Policy and verification hooks enforce runtime guardrails and acceptance criteria. They keep ACM runs compliant with regulatory expectations and internal controls.

Policy engine integration

  • Declaration: Tasks declare required policy bundles in their Task Specs. Each bundle references a digest tracked in source control.
  • Invocation: During execution, the runtime evaluates policies before (pre) and after (post) the task body. The policy adapter MUST return a structured result with verdict, explanations, and latencyMs.
  • Escalations: Denied decisions SHOULD provide escalation metadata so orchestration can route to human approval or compensating tasks.
  • Observability: Stream POLICY_DECISION ledger entries to SIEM tools and configure alerting on repeated deny events.

Verification grammar

Verification hooks validate task outputs against declarative assertions.

  • Define verification rules in domain packages (for example, @ddse/acm-verify-refunds).
  • Rules run synchronously after task completion; failure triggers VERIFICATION_RESULT with status: failed and optional remediation hints.
  • Verification logic MUST be deterministic and side-effect free.
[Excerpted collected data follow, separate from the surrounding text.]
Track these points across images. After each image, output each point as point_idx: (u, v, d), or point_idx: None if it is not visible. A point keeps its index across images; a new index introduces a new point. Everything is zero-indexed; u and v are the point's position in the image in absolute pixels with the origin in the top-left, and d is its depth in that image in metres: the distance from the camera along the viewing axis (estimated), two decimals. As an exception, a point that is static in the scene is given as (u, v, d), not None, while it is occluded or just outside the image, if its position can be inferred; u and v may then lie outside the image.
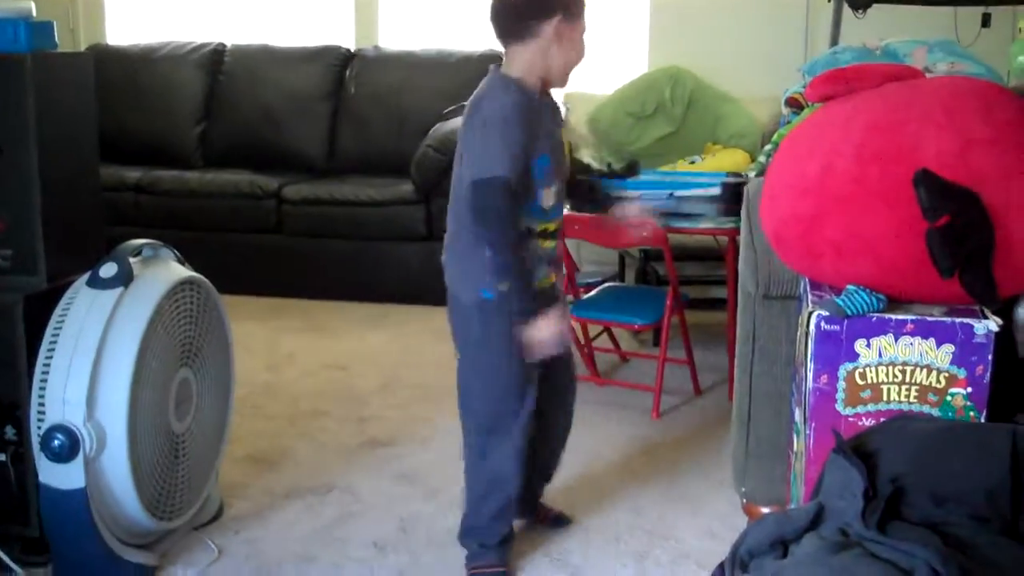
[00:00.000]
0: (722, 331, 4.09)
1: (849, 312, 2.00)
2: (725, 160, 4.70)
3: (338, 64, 5.76)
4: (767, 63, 5.09)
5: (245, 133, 5.73)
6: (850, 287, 2.04)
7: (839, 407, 2.06)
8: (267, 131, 5.67)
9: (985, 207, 1.91)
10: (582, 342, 4.05)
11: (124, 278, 2.49)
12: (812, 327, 2.04)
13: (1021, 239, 1.95)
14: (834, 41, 4.19)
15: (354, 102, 5.67)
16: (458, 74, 5.41)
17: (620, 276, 4.94)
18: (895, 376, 2.03)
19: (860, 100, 2.09)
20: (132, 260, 2.55)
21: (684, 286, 3.96)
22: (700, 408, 3.83)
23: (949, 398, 2.02)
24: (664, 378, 3.78)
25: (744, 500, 2.83)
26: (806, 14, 5.21)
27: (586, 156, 4.48)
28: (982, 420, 2.01)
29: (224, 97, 5.83)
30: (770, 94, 4.11)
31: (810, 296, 2.12)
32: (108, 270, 2.49)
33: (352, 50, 5.82)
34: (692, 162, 4.74)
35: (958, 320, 1.98)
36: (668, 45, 5.39)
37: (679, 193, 3.96)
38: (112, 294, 2.46)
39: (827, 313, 2.02)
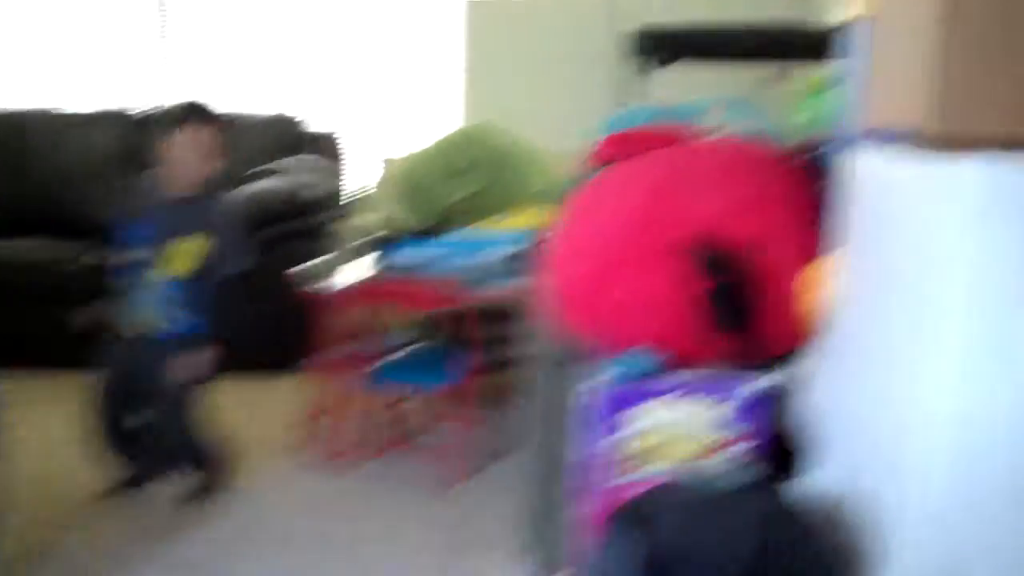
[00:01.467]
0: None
1: (626, 378, 1.95)
2: (532, 218, 4.68)
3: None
4: (579, 119, 5.12)
5: None
6: (630, 350, 2.00)
7: (619, 473, 2.01)
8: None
9: (758, 269, 1.90)
10: (385, 407, 3.94)
11: None
12: (592, 392, 1.98)
13: (791, 300, 1.95)
14: (637, 98, 4.23)
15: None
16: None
17: (431, 338, 4.84)
18: (675, 438, 1.98)
19: (640, 163, 2.08)
20: None
21: (493, 346, 3.90)
22: (499, 474, 3.75)
23: (728, 457, 1.98)
24: (465, 443, 3.71)
25: (533, 571, 2.75)
26: (610, 72, 5.27)
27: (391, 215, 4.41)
28: (762, 477, 1.99)
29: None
30: (580, 147, 4.11)
31: (593, 360, 2.07)
32: None
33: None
34: (502, 219, 4.71)
35: (734, 379, 1.96)
36: (481, 101, 5.37)
37: (483, 253, 3.91)
38: None
39: (607, 378, 1.97)
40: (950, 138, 1.45)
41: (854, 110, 1.96)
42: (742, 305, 1.86)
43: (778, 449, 2.01)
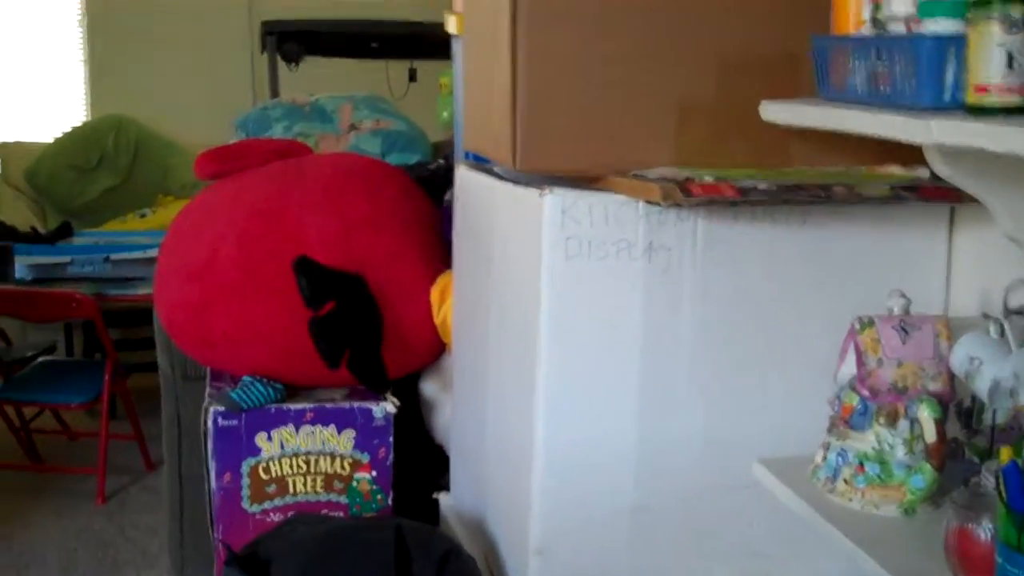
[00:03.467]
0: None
1: (245, 406, 1.90)
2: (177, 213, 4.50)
3: None
4: (216, 112, 4.94)
5: None
6: (246, 379, 1.94)
7: (245, 505, 1.96)
8: None
9: (371, 290, 1.88)
10: (17, 425, 3.67)
11: None
12: (210, 424, 1.91)
13: (410, 319, 1.96)
14: (274, 93, 4.12)
15: None
16: None
17: (68, 348, 4.55)
18: (300, 467, 1.95)
19: (245, 180, 2.01)
20: None
21: (133, 351, 3.71)
22: (152, 486, 3.58)
23: (355, 483, 1.98)
24: (112, 457, 3.51)
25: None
26: (251, 64, 5.13)
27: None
28: (389, 502, 2.00)
29: None
30: (222, 140, 3.98)
31: (208, 388, 2.00)
32: None
33: None
34: (143, 215, 4.49)
35: (356, 404, 1.95)
36: (109, 93, 5.06)
37: (115, 257, 3.69)
38: None
39: (223, 408, 1.91)
40: (531, 174, 1.50)
41: (459, 126, 1.99)
42: (359, 330, 1.84)
43: (408, 472, 2.02)
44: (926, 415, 1.35)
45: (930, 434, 1.35)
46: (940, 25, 1.19)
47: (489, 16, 1.57)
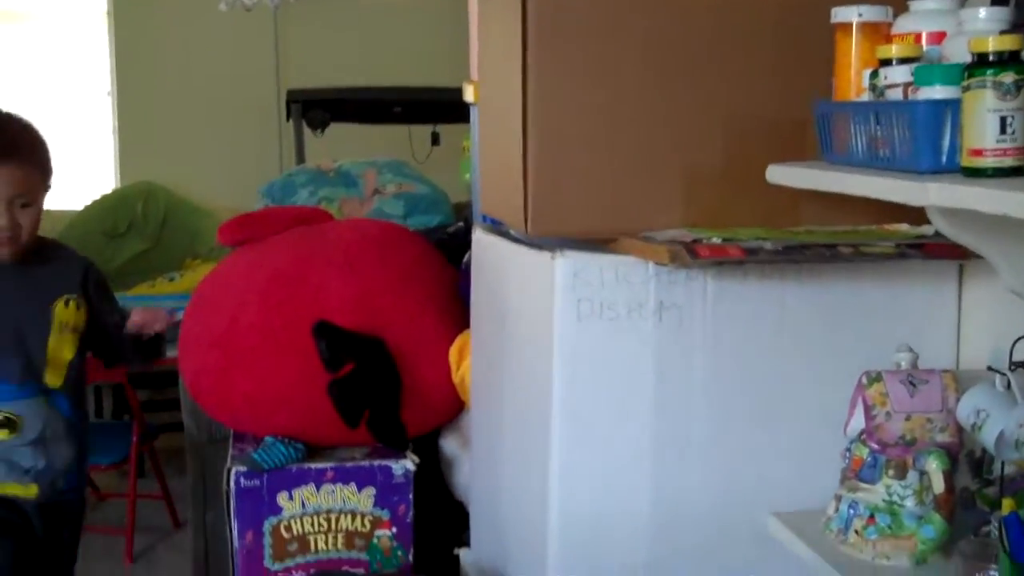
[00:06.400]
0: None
1: (267, 466, 1.94)
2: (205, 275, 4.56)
3: None
4: (244, 178, 5.03)
5: None
6: (268, 439, 1.98)
7: (268, 563, 1.99)
8: None
9: (390, 352, 1.93)
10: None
11: None
12: (232, 484, 1.95)
13: (430, 379, 2.00)
14: (300, 159, 4.22)
15: None
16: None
17: (97, 410, 4.61)
18: (321, 525, 1.99)
19: (268, 247, 2.06)
20: None
21: (160, 412, 3.76)
22: (179, 545, 3.61)
23: (376, 540, 2.01)
24: (140, 516, 3.54)
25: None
26: (278, 131, 5.23)
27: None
28: (409, 559, 2.02)
29: None
30: (249, 206, 4.05)
31: (231, 449, 2.04)
32: None
33: None
34: (171, 279, 4.56)
35: (376, 463, 1.98)
36: (138, 161, 5.17)
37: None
38: None
39: (245, 469, 1.95)
40: (544, 236, 1.55)
41: (477, 190, 2.04)
42: (378, 392, 1.88)
43: (429, 528, 2.05)
44: (934, 467, 1.38)
45: (939, 485, 1.37)
46: (936, 91, 1.24)
47: (502, 85, 1.62)
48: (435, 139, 4.16)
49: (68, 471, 2.03)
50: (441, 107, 3.76)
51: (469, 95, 2.05)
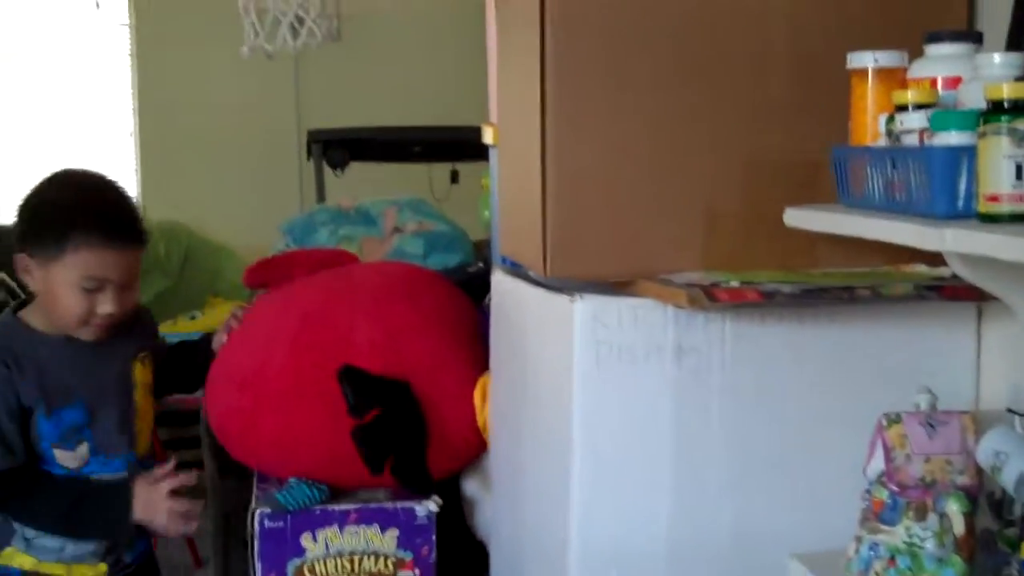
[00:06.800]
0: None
1: (290, 507, 1.95)
2: (227, 313, 4.59)
3: None
4: (265, 217, 5.08)
5: None
6: (291, 480, 1.99)
7: (294, 603, 1.99)
8: None
9: (416, 396, 1.94)
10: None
11: None
12: (255, 526, 1.96)
13: (455, 422, 2.01)
14: (320, 198, 4.26)
15: None
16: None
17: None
18: (344, 567, 1.99)
19: (296, 289, 2.09)
20: None
21: (181, 450, 3.76)
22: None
23: (400, 583, 2.01)
24: (161, 555, 3.52)
25: None
26: (299, 170, 5.28)
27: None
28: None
29: None
30: (270, 244, 4.09)
31: (255, 491, 2.05)
32: None
33: None
34: (193, 317, 4.59)
35: (400, 505, 1.99)
36: (161, 200, 5.22)
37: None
38: None
39: (269, 510, 1.96)
40: (563, 279, 1.56)
41: (496, 233, 2.06)
42: (403, 437, 1.89)
43: (451, 569, 2.05)
44: (954, 509, 1.37)
45: (959, 527, 1.37)
46: (952, 137, 1.25)
47: (521, 127, 1.65)
48: (454, 177, 4.19)
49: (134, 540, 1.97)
50: (460, 146, 3.79)
51: (488, 137, 2.07)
Approvals and dual control

  • High-risk capabilities SHOULD require dual approvals captured via policy hooks (approval_required: true).
  • Approval artifacts (tickets, signatures) MUST be attached to replay bundles under runtime/policy/.
  • Provide operator dashboards for pending approvals with SLA timers.

Lifecycle management

  • Version policies and verification rules alongside code (policyBundles/v0.5/*).
  • Introduce backwards-compatible changes via additive rules; breaking changes require new bundle IDs.
  • Maintain automated tests that execute policies against synthetic ledger fixtures.